Music
RSNO/Chan
Glasgow Royal Concert Hall
Keith Bruce
***
NOT so very long ago the RSNO’s celebration of St Valentine sat outside the concert season and was an evening of classical pops. Incorporating it into the regular weekly programme, under the baton of recently appointed principal guest conductor Elim Chan, will prove to be a very astute move if only a few of the packed house on Saturday evening decide to make concert-going a more regular habit.
The programme suited the occasion perfectly, without limiting itself to lollipops. The responses to Shakespeare’s Romeo and Juliet from Tchaikovsky and Prokofiev bracketed the Piano Concerto No.2 by Rachmaninov, whose music is as romantic as it gets, with its slow movement featuring one of the best known melodies in classical music.
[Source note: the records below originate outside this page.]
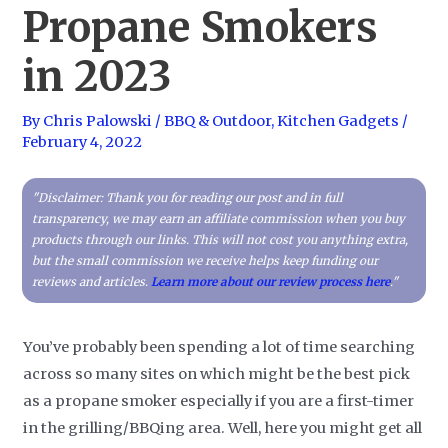
Propane Smokers
in 2023
By
Chris Palowski
/
BBQ & Outdoor
,
Kitchen Gadgets
/
February 4, 2022
"Disclaimer: Thank you for reading our post and in full
transparency, we may earn an affiliate commission when you buy
products through our links. This will not cost you anything extra,
but the small commission we receive helps keep funding our
reviews and articles.
Learn more about our review process here
."
You’ve probably been spending a lot of time searching
across so many sites on which might be the best pick
as a propane smoker especially if you are a first-timer
in the grilling/BBQing area. Well, here you might get all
Soloist Lukas Vondracek played it exquisitely too, setting the intensity barometer high in those first bars and largely going his own way regardless of what was happening around him. That wasn’t always what one might have wished, with the guest first clarinet lacking the breadth of tone the Adagio really requires, for example. The orchestra’s winds lack permanent leadership both in that position and at first flute at present and it showed throughout the evening, with some hesitancy from the section in Tchaikovsky’s Romeo and Juliet Fantasy Overture as well, and the building blocks of the Prokofiev selection from his Romeo and Juliet Suites rather too obvious instead of being integrated into a harmonious whole.
Fortunately, the strings were at the top of their game all night, as were Chris Gough’s horns, the leader as reliably precise as always. With harpist Pippa Tunnell and timpanist Paul Philbert also having particularly memorable evenings, there was a great deal to enjoy even if the conductor has given us more completely successful evenings - and will surely do so again.